### Activity
Skip pictures in the listing below; copy exactly the lines from the one with "Document page, 1500x1125 pixels." through the one with "Rendered at 1500 by 1125 pixels.", inclusive.

### Dataset records
::::::::::
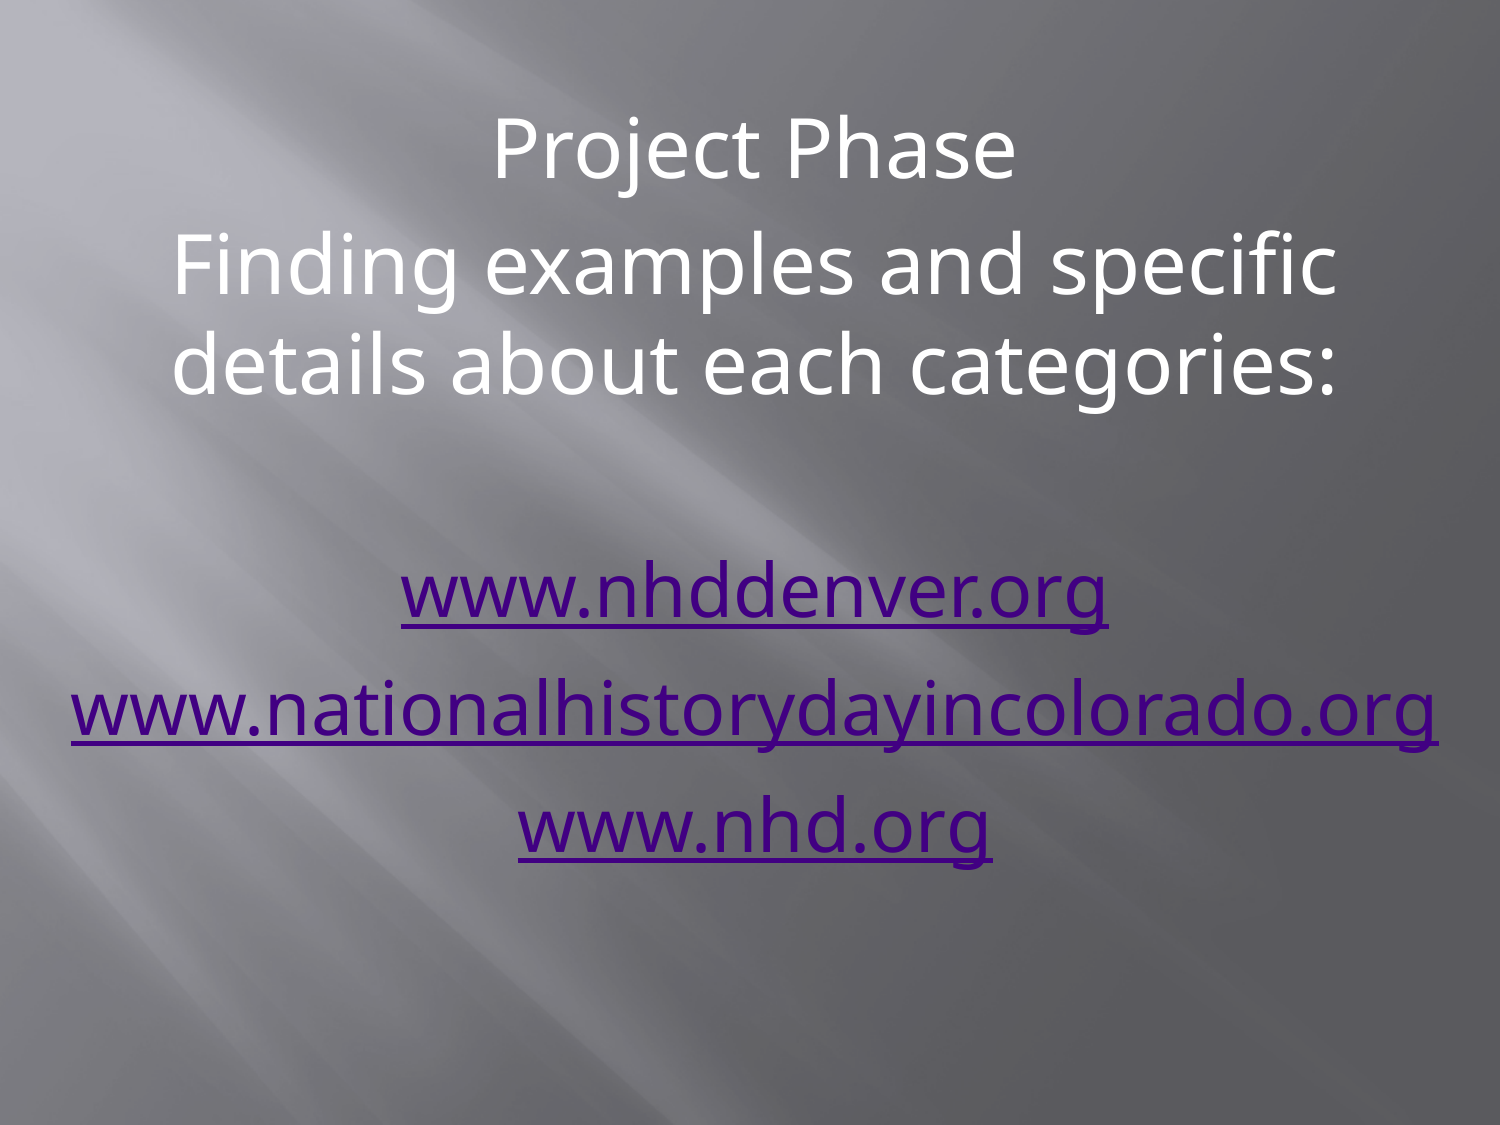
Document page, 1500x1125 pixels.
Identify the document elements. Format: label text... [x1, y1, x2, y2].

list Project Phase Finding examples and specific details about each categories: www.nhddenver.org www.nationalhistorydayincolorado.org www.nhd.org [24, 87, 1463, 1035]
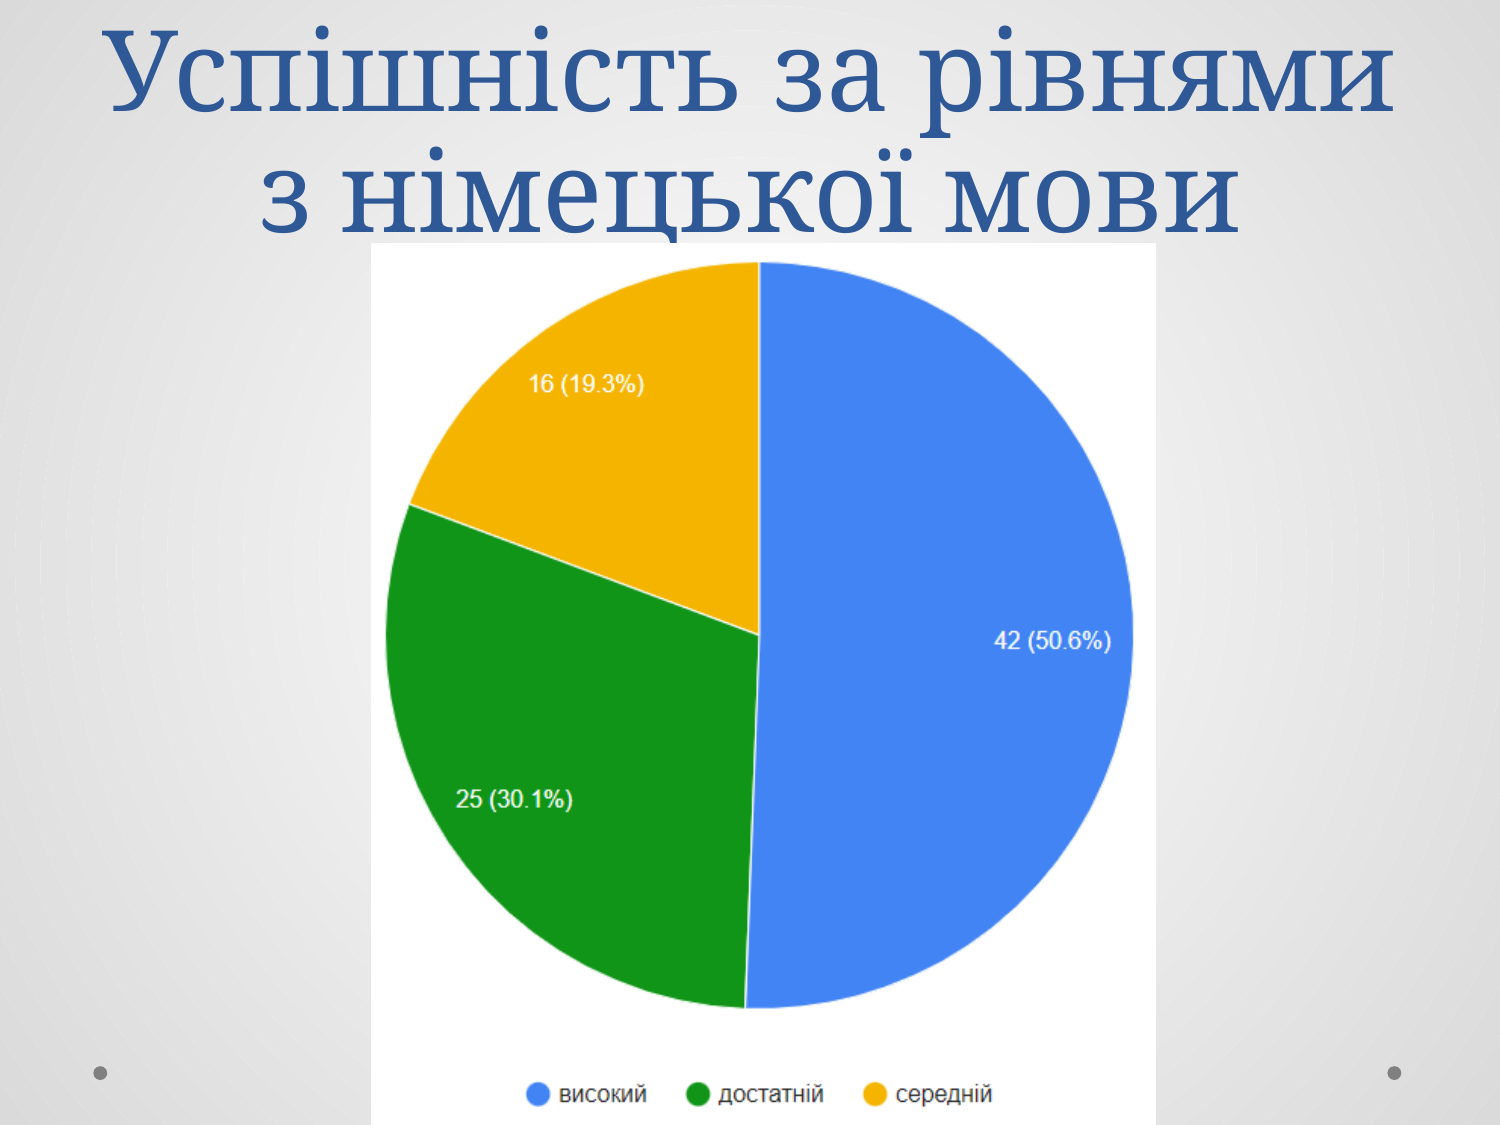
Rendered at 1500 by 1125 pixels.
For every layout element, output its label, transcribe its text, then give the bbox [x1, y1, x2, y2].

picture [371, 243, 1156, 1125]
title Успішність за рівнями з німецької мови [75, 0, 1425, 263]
::::::::::
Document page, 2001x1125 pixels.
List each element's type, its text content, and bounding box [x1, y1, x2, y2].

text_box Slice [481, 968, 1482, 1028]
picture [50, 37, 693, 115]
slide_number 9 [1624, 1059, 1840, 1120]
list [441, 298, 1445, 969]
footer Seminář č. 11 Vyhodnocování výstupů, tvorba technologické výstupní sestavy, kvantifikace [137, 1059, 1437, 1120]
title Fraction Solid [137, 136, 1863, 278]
::::::::::
### Task response
Document page, 1500x1125 pixels.
Identify the document elements. Format: label text... [x1, y1, x2, y2].

list Project Phase Finding examples and specific details about each categories: www.nhddenver.org www.nationalhistorydayincolorado.org www.nhd.org [24, 87, 1463, 1035]
Rendered at 1500 by 1125 pixels.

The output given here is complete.